Liberalism denied the State in the interests of the particular individual; Fascism reaffirms the State as the true reality of the individual. And if liberty is to be the attribute of the real man, and not of that abstract puppet envisaged by individualistic Liberalism, Fascism is for liberty. And for the only liberty which can be a real thing, the liberty of the State and of the individual within the State.
Therefore, for the Fascist, everything is in the State, and nothing human or spiritual exists, much less has value, outside the State. In this sense Fascism is totalitarian, and the Fascist State, the synthesis and unity of all values, interprets, develops and gives strength to the whole life of the people.”
To keep a balance, we must of course let also the supporters of classic liberalism. About corporatism (economica corporativa in Italian, as proposed by Mussolini, Ständestaat in German), Ludwig von Mises notes in his essay ‘Interventionism: An Economic Analysis’ that “it stems from English guild socialism.” It wanted to implement a “self-government” of the individual industries.
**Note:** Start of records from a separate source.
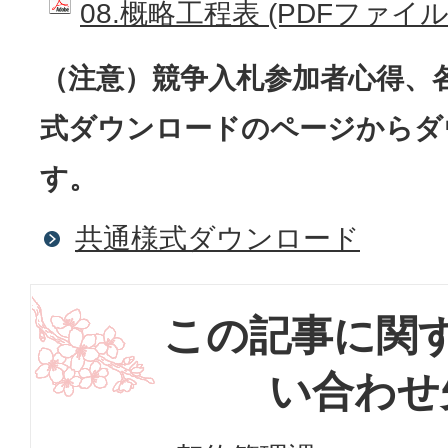
08.概略工程表 (PDFファイル: 
（注意）競争入札参加者心得、
式ダウンロードのページからダ
す。
共通様式ダウンロード
この記事に関
い合わせ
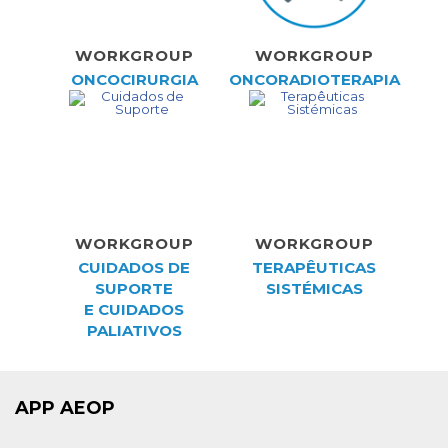
WORKGROUP
WORKGROUP
ONCOCIRURGIA
ONCORADIOTERAPIA
WORKGROUP
WORKGROUP
CUIDADOS DE
TERAPÊUTICAS
SUPORTE
SISTÉMICAS
E CUIDADOS
PALIATIVOS
APP AEOP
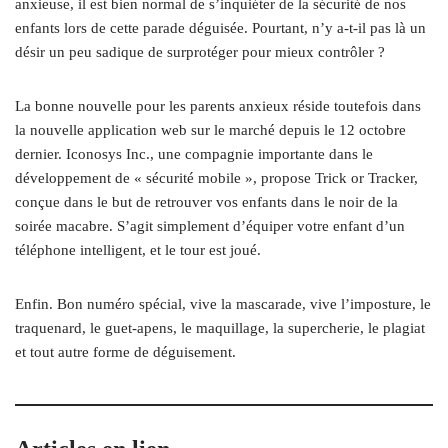
anxieuse, il est bien normal de s’inquiéter de la sécurité de nos
enfants lors de cette parade déguisée. Pourtant, n’y a‑t-il pas là un
désir un peu sadique de surprotéger pour mieux contrôler ?
La bonne nouvelle pour les parents anxieux réside toutefois dans
la nouvelle application web sur le marché depuis le 12 octobre
dernier. Iconosys Inc., une compagnie importante dans le
développement de « sécurité mobile », propose Trick or Tracker,
conçue dans le but de retrouver vos enfants dans le noir de la
soirée macabre. S’agit simplement d’équiper votre enfant d’un
téléphone intelligent, et le tour est joué.
Enfin. Bon numéro spécial, vive la mascarade, vive l’imposture, le
traquenard, le guet-apens, le maquillage, la supercherie, le plagiat
et tout autre forme de déguisement.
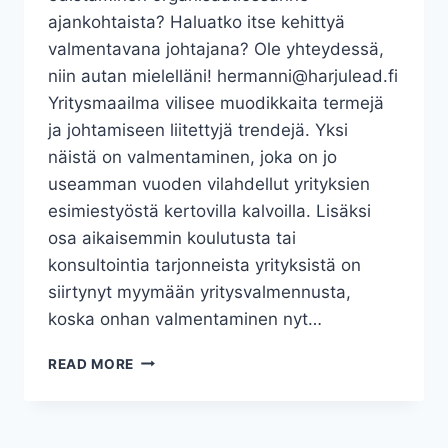
ajankohtaista? Haluatko itse kehittyä
valmentavana johtajana? Ole yhteydessä,
niin autan mielelläni! hermanni@harjulead.fi
Yritysmaailma vilisee muodikkaita termejä
ja johtamiseen liitettyjä trendejä. Yksi
näistä on valmentaminen, joka on jo
useamman vuoden vilahdellut yrityksien
esimiestyöstä kertovilla kalvoilla. Lisäksi
osa aikaisemmin koulutusta tai
konsultointia tarjonneista yrityksistä on
siirtynyt myymään yritysvalmennusta,
koska onhan valmentaminen nyt…
MITÄ
READ MORE
ON
VALMENTAVA
JOHTAMINEN?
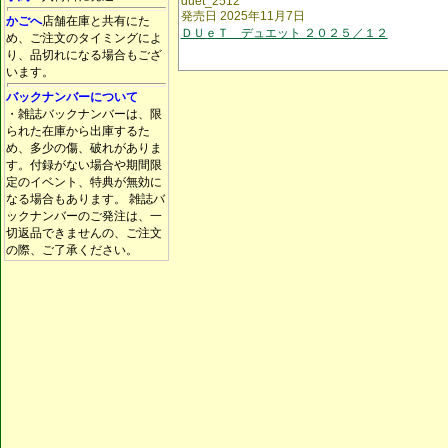
duet_2512
発売日 2025年11月7日
かごへ
店舗在庫と共有にた
ＤＵｅＴ デュエット ２０２５／１２
め、ご注文のタイミングによ
り、品切れになる場合もござ
います。
バックナンバーについて
・雑誌バックナンバーは、限
られた在庫から出庫するた
め、多少の傷、破れがありま
す。付録がない場合や期間限
定のイベント、特典が無効に
なる場合もあります。 雑誌バ
ックナンバーのご発注は、一
切返品できませんの、ご注文
の際、ご了承ください。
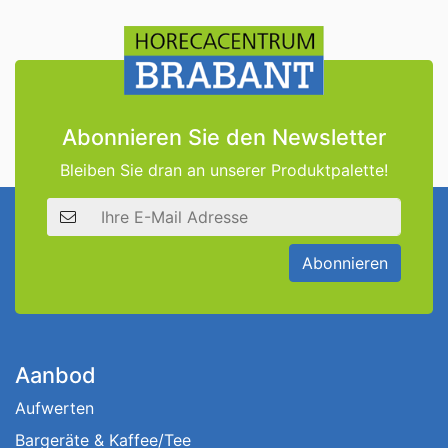
Abonnieren Sie den Newsletter
Bleiben Sie dran an unserer Produktpalette!
E-Mail Adresse
Abonnieren
Aanbod
Aufwerten
Bargeräte & Kaffee/Tee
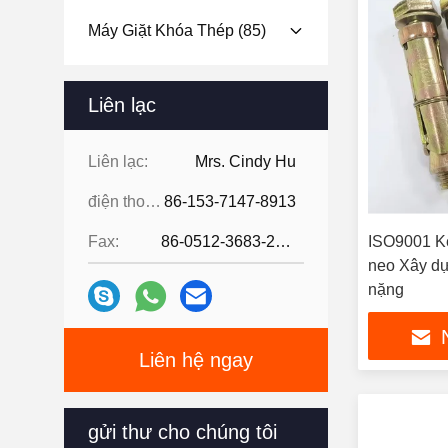
Máy Giặt Khóa Thép
(85)
Liên lạc
Liên lạc:
Mrs. Cindy Hu
điện thoại:
86-153-7147-8913
Fax:
86-0512-3683-2631
ISO9001 K
neo Xây dự
nặng
Liên hệ ngay
gửi thư cho chúng tôi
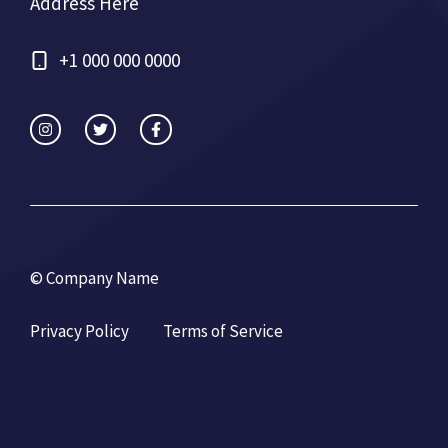
Address Here
+1 000 000 0000
© Company Name
Privacy Policy
Terms of Service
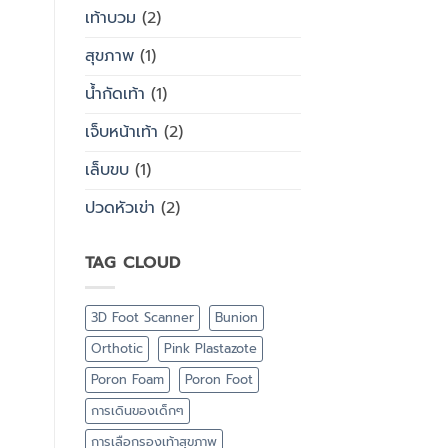
เท้าบวม
(2)
สุขภาพ
(1)
น้ำกัดเท้า
(1)
เจ็บหน้าเท้า
(2)
เล็บขบ
(1)
ปวดหัวเข่า
(2)
TAG CLOUD
3D Foot Scanner
Bunion
Orthotic
Pink Plastazote
Poron Foam
Poron Foot
การเดินของเด็กๆ
การเลือกรองเท้าสุขภาพ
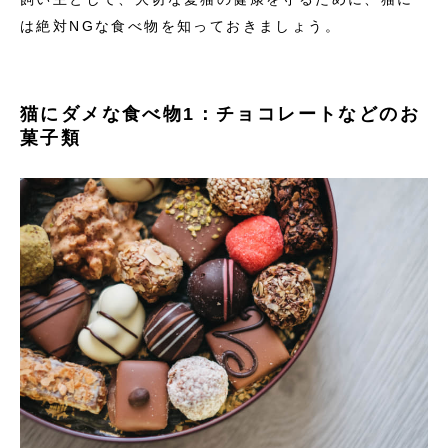
は絶対NGな食べ物を知っておきましょう。
猫にダメな食べ物1：チョコレートなどのお
菓子類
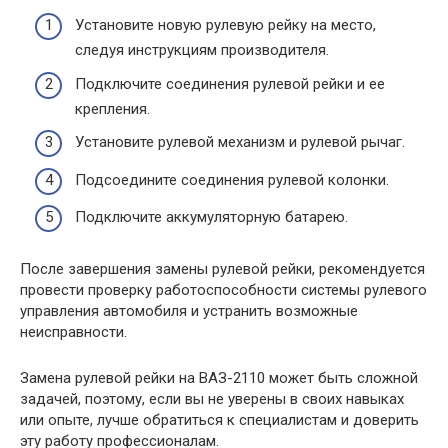
Установите новую рулевую рейку на место,
следуя инструкциям производителя.
Подключите соединения рулевой рейки и ее
крепления.
Установите рулевой механизм и рулевой рычаг.
Подсоедините соединения рулевой колонки.
Подключите аккумуляторную батарею.
После завершения замены рулевой рейки, рекомендуется
провести проверку работоспособности системы рулевого
управления автомобиля и устранить возможные
неисправности.
Замена рулевой рейки на ВАЗ-2110 может быть сложной
задачей, поэтому, если вы не уверены в своих навыках
или опыте, лучше обратиться к специалистам и доверить
эту работу профессионалам.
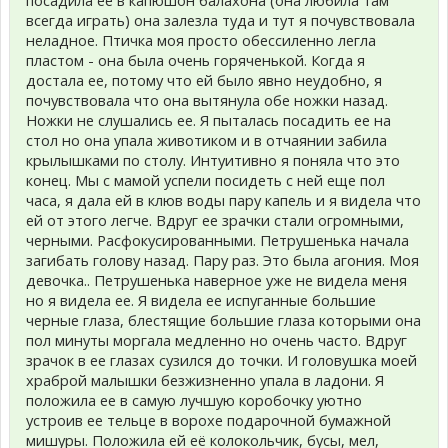
посадила ее в капюшон балахона (она любила там
всегда играть) она залезла туда и тут я почувствовала
неладное. Птичка моя просто обессиленно легла
пластом - она была очень горяченькой. Когда я
достала ее, потому что ей было явно неудобно, я
почувствовала что она вытянула обе ножки назад.
Ножки не слушались ее. Я пыталась посадить ее на
стол но она упала животиком и в отчаянии забила
крылышками по столу. Интуитивно я поняла что это
конец. Мы с мамой успели посидеть с ней еще пол
часа, я дала ей в клюв воды пару капель и я видела что
ей от этого легче. Вдруг ее зрачки стали огромными,
черными. Расфокусированными. Петрушенька начала
загибать голову назад. Пару раз. Это была агония. Моя
девочка.. Петрушенька наверное уже не видела меня
но я видела ее. Я видела ее испуганные большие
черные глаза, блестящие большие глаза которыми она
пол минуты моргала медленно но очень часто. Вдруг
зрачок в ее глазах сузился до точки. И головушка моей
храброй малышки безжизненно упала в ладони. Я
положила ее в самую лучшую коробочку уютно
устроив ее тельце в ворохе подарочной бумажной
мишуры. Положила ей её колокольчик, бусы, мел,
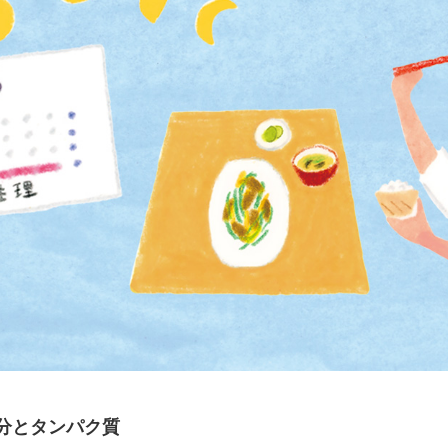
分とタンパク質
But, in a society based on the division of labor, it is in everyone’s interest to have the most efficient possible companies and industries. “While the entrepreneur of the capitalist economy is boss in his own business he nevertheless remains subject to the law of the market; if he wants to avoid losses and to make profits he has to endeavor to fulfill the wishes of the consumers as well as possible.
The corporatively organized industry which would not have to fear competition would not be the servant but the master of the consumers.” “The corporative occupies in the market the position of sole producer and seller(...) It need not be afraid of the competition of producers of identical goods because it has the exclusive right to engage in such production. We would therefore have a society of monopolists.”
Mises thinks that the corporate system has no reason to make its production as efficient as possible; corporations aim to restrict it, in order to exact monopoly prices. “The position of the corporatives will be the stronger the more urgent the demand for their products; the urgency of the demand will make it possible for some of them to restrict production and still to increase their total profit. The entire system would eventually lead to an unrestricted despotism of the industries producing goods which are vital in the strict sense of the word.”
“All proposals for a corporative system provide state intervention, at least in the case that an agreement cannot be reached between the corporatives in matters concerning several or all of them. Among these matters prices certainly have to be included”, Mises stresses, referring to Mussolini’s speech of January 13, 1934 in the Italian Senate. And the Austrian economist points out that the price policy is not the single obstacle; such a system makes impossible any change of the production process.
Our readers, which are more intelligent than ourselves, as ‘Catavencu’ magazine used to say, only have to choose the model they agree with. With division of labor and market economy, or with corporatism, which encourages, according to the mission of corporate games, the morale, team spirit, active lifestyle, business relations, and social integration.